Not much went right for Darlington during the 2008/09 campaign, with financial troubles off the field eclipsing their efforts on it. The Quakers had looked good for a play-off spot at worst heading down the final stretch, but a 10-point penalty for entering administration put paid to their promotion dreams. The North East outfit can, however, take heart from the fact that a largely forgettable season did see Main continue his rise to prominence. Having become the club's youngest-ever player upon making his debut as a 15-year-old in May 2008, Darlington were always looking to utilise him more last term. Such talents rarely go unnoticed by the vultures circulating further up the League ladder, and needless to say Main has proven to be no exception. Fulham and Middlesbrough have both taken a look at the youngster during recent trials and will continue to monitor his progress throughout 2009/10.

Lewis McGugan

It is fair to say that the 2008/09 season did not go entirely to plan for Nottingham Forest prodigy McGugan. Having starred for the Reds in their promotion-winning campaign the previous year, the local boy-made-good was expected to sparkle in the more forgiving surroundings of the Championship.
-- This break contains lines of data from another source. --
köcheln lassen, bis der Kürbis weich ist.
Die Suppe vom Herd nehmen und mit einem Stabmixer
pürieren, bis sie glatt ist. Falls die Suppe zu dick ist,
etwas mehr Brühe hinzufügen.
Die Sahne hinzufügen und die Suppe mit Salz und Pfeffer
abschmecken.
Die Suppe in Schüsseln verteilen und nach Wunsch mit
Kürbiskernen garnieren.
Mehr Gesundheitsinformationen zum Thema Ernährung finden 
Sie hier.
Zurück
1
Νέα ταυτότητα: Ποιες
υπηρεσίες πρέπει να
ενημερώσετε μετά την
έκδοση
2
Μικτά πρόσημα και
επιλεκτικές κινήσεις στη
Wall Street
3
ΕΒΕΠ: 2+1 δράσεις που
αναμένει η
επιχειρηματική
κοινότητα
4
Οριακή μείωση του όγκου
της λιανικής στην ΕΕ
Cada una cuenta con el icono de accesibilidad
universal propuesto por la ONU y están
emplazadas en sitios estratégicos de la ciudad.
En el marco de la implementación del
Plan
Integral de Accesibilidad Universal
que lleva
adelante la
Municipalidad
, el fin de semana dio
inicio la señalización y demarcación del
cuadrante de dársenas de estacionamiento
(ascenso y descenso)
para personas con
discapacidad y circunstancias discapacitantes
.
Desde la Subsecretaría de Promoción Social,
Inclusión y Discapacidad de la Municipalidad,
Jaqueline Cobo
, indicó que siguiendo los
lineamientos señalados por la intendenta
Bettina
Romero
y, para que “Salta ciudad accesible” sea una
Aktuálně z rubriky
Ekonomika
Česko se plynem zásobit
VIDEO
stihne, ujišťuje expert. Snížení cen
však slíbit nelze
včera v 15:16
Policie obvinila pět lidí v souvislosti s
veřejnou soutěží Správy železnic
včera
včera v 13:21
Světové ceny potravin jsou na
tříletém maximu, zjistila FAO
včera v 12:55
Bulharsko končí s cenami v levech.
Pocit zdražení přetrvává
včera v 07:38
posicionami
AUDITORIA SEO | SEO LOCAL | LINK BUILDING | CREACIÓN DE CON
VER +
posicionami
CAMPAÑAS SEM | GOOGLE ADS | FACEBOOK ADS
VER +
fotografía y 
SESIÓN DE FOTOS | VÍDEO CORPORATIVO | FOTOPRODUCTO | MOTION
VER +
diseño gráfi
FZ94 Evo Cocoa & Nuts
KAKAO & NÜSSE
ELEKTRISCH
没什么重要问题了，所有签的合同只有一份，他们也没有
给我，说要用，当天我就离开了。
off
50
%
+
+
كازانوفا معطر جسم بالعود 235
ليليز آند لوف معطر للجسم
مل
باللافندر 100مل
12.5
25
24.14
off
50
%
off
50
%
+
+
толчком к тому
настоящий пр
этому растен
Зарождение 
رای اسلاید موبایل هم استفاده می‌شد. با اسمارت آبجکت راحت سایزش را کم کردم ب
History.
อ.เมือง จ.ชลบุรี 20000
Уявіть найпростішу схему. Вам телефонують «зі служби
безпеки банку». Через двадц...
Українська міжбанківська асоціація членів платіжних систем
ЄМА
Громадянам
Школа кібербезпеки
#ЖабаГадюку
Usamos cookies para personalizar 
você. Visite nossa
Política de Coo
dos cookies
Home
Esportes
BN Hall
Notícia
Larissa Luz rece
In reality, the goal-scoring midfielder flitted in and out of the side early on, before picking up a succession of niggling knocks. His return to the first-team fold then saw him regularly overlooked by boss Billy Davies, with the Scot raising concerns over his weight. McGugan has looked bright in pre-season, though, and at 20 years old he could be about ready to fulfil his undoubted promise.

Victor Moses

The second Crystal Palace player on our list is already a household name despite being just 18 years old. Having blazed a trail through the youth set-up at Selhurst Park it was only a matter of time before the Eagles were forced to unleash Moses on the senior game. By then he had already attracted interest from Premier League giants Chelsea, with Palace chairman Simon Jordan revealing he had been forced to fend off several approaches from the Blues. Moses then burst onto the scene during the 2007/08 season, belying the fact that he was only 16 at time. Cross-capital rivals Arsenal were then reported to have joined the lengthy queue of admirers tracking his development, but the England U19 international penned a four-year deal with Palace at the end of the season. It remains to be seen whether he will see out that contract, but for now Eagles supporters will be delighted to know he will be on their side when the new campaign gets underway.

Reuben Reid

Multi-talented Reid could have been a professional cricketer, having turned out for Gloucestershire's second XI, but made the right decision when opting to focus his attention on his football. He may have feared that a disappointing stint at Plymouth, where he spent more time out on loan than he did at Home Park, had curtailed his promising career before it had even begun. However, a move to Rotherham in 2007 proved to be a shrewd call as the drop into League Two allowed him to showcase his ability on a regular basis. Just one season with the Millers was enough for him to start his ascent back up the League ladder, with West Brom suitably impressed by his goalscoring exploits at the Don Valley Stadium to snap him up this summer. He will now find himself coming up against former employers Plymouth this season, and he will be desperate to show the Pilgrims just how big a mistake they made in letting him go.